The bytecode itself is worth its own blog post, but to understand the following example, it is enough to know that WebAssembly is stack based (like java bytecode), so most instructions take values off the stack as input and put the resulting value back on top of the stack again as output. The following example implements a function returning the sum of its two parameters.

0x04 // the size of the section id
0x63 0x6f 0x64 0x65 // “code”
0x0a // the size of the rest of the section
0x01 // the number of function bodies
0x08 // size of the first function body
0x00 // number of local variables
0x14 0x00 // load first parameter onto the stack
0x14 0x01 // load second parameter onto the stack
0x40 // replace the two top values on the stack with their sum
0x09 0x01 // return one result (from the top of the stack)

Exporting the function

So we implemented our first function, but in order to see it work we must expose it to the outside environment, and guess what — this is handled by the export section.

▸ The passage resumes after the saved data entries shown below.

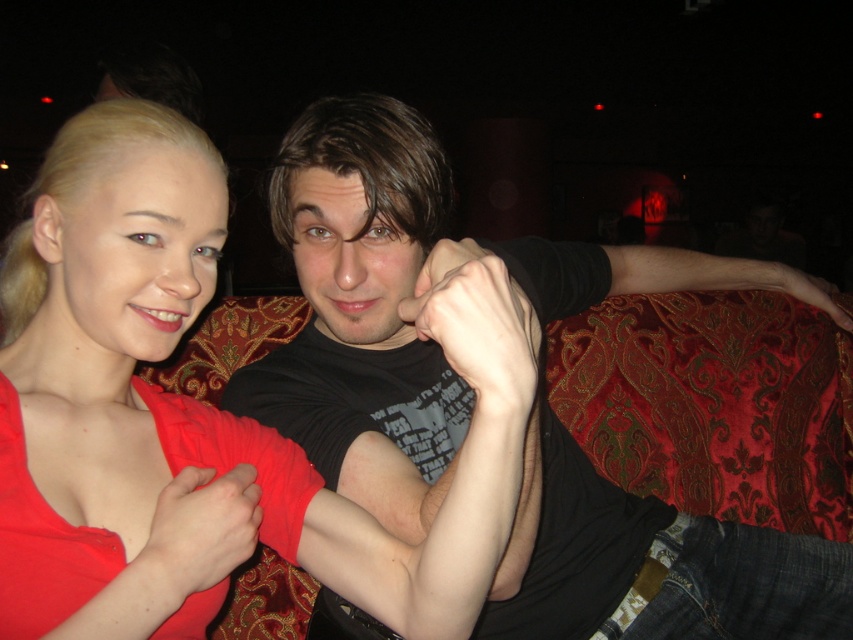
Does point (86, 420) come farther from viewer compared to point (415, 196)?

No.

Between point (212, 202) and point (556, 580), which one is positioned behind?

The point (556, 580) is more distant.

Locate an element on the screen. The width and height of the screenshot is (853, 640). matte red dress at center is located at coordinates (112, 333).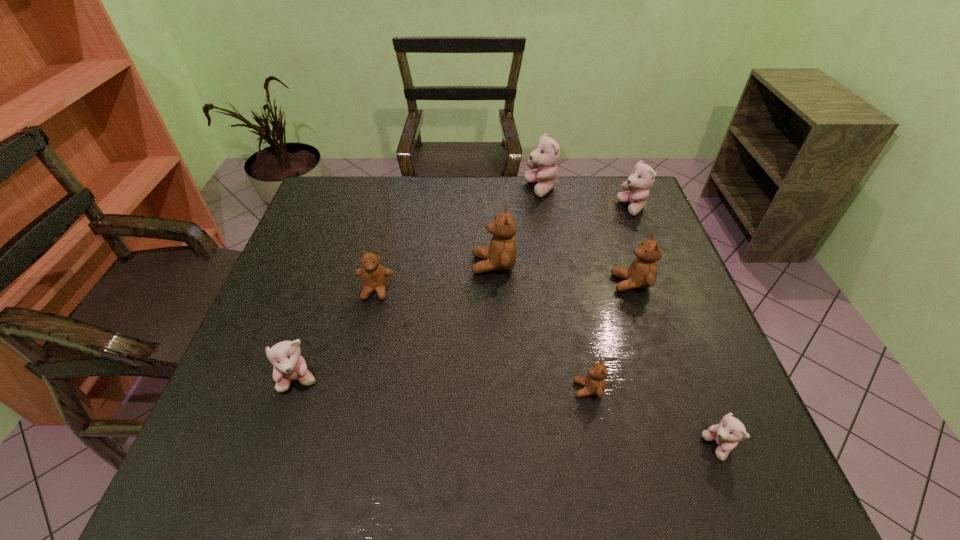
What are the coordinates of `vacant space located 0.370m at the face of the nearest pink teddy bear` in the screenshot? It's located at (509, 448).

At what (x,y) coordinates should I click in order to perform the action: click on free space located 0.170m at the face of the nearest pink teddy bear. Please return your answer as a coordinate pair (x, y). Looking at the image, I should click on (614, 448).

Find the location of a particular element. Image resolution: width=960 pixels, height=540 pixels. vacant space located at the face of the nearest pink teddy bear is located at coordinates (566, 448).

The height and width of the screenshot is (540, 960). Find the location of `object that is at the near edge`. object that is at the near edge is located at coordinates (726, 434).

You are a GUI agent. You are given a task and a screenshot of the screen. Output one action in this format:
    pyautogui.click(x=<x>, y=<y>)
    Task: Click on the object situated at the left edge
    This screenshot has width=960, height=540.
    Given the screenshot: What is the action you would take?
    pyautogui.click(x=289, y=365)

Locate an element on the screen. The width and height of the screenshot is (960, 540). object located at the far right corner is located at coordinates (642, 177).

Image resolution: width=960 pixels, height=540 pixels. Find the location of `object situated at the near right corner`. object situated at the near right corner is located at coordinates (726, 434).

Image resolution: width=960 pixels, height=540 pixels. I want to click on free space at the far edge of the desktop, so click(487, 193).

Where is `free space at the near edge of the desktop`? Image resolution: width=960 pixels, height=540 pixels. free space at the near edge of the desktop is located at coordinates (348, 482).

In the image, there is a desktop. Identify the location of vacant space at the left edge. (261, 314).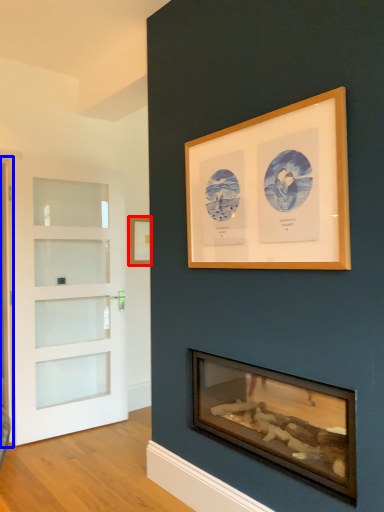
Question: Which object appears farthest to the camera in this image, picture frame (highlighted by a red box) or screen door (highlighted by a blue box)?

Choices:
 (A) picture frame
 (B) screen door

Answer: (A)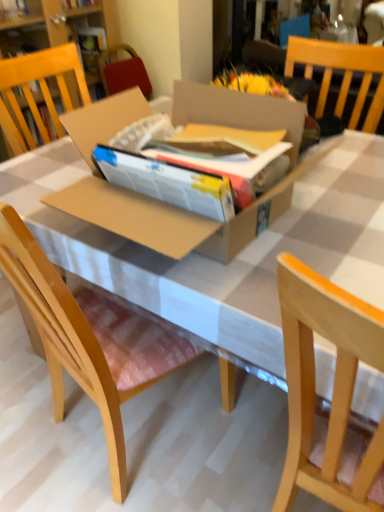
Question: Is light wood chair at right, acting as the 1th chair starting from the right, at the left side of wooden chair at center, which is the 2th chair in right-to-left order?

Choices:
 (A) no
 (B) yes

Answer: (A)

Question: Is light wood chair at right, the 2th chair from the left, wider than wooden chair at center, which ranks as the first chair in left-to-right order?

Choices:
 (A) no
 (B) yes

Answer: (B)

Question: From a real-world perspective, is light wood chair at right, acting as the 1th chair starting from the right, over wooden chair at center, which ranks as the first chair in left-to-right order?

Choices:
 (A) no
 (B) yes

Answer: (B)

Question: Can you confirm if light wood chair at right, the 2th chair from the left, is thinner than wooden chair at center, which is the 2th chair in right-to-left order?

Choices:
 (A) yes
 (B) no

Answer: (B)

Question: Is light wood chair at right, the 2th chair from the left, positioned with its back to wooden chair at center, which is the 2th chair in right-to-left order?

Choices:
 (A) no
 (B) yes

Answer: (A)

Question: Considering the relative sizes of light wood chair at right, acting as the 1th chair starting from the right, and wooden chair at center, which ranks as the first chair in left-to-right order, in the image provided, is light wood chair at right, acting as the 1th chair starting from the right, bigger than wooden chair at center, which ranks as the first chair in left-to-right order,?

Each export declaration is an index to a function together with a variable length byte array holding its name. The export section contains a variable length array of these export declarations. So to export the function we just implemented (having index 0) with the name sum, we add the following section:

0x06 // the size of the section id
0x65 0x78 0x70 0x6f 0x72 0x74 // "export"
0x06 // the size of the rest of the section
0x01 // the number of exported functions
0x00 // reference to the 0th function
0x03 // the size of the name
0x73 0x75 0x6d // ‘sum’

Remember that sections must occur in a particular order, so this section is actually placed between the function and code sections.

Putting it all together

Combining all the above, the resulting program will look like this:

var bytecode = new Uint8Array([
0x00, 0x61, 0x73, 0x6d, 0x0b, 0x00, 0x00, 0x00,
0x04, 0x74, 0x79, 0x70, 0x65, 0x07, 0x01, 0x40,
0x02, 0x01, 0x01, 0x01, 0x01, 0x08, 0x66, 0x75,
0x6e, 0x63, 0x74, 0x69, 0x6f, 0x6e, 0x02, 0x01,
0x00, 0x06, 0x65, 0x78, 0x70, 0x6f, 0x72, 0x74,
0x06, 0x01, 0x00, 0x03, 0x73, 0x75, 0x6d, 0x04,
0x63, 0x6f, 0x64, 0x65, 0x0a, 0x01, 0x08, 0x00,
0x14, 0x00, 0x14, 0x01, 0x40, 0x09, 0x01
]);

Loading this module will result in an object with a property called exports. This property is an object itself containing all exported functions, that we can call just like regular javascript functions.

var mod = Wasm.instantiateModule(bytecode);
mod.exports.sum(1, 2); // returns 3

So by now we are actually able to write modules in WebAssembly and call it from javascript. Going the other way around and call javascript from inside a WebAssembly module is a completely different beast and will be the subject of my next blog post.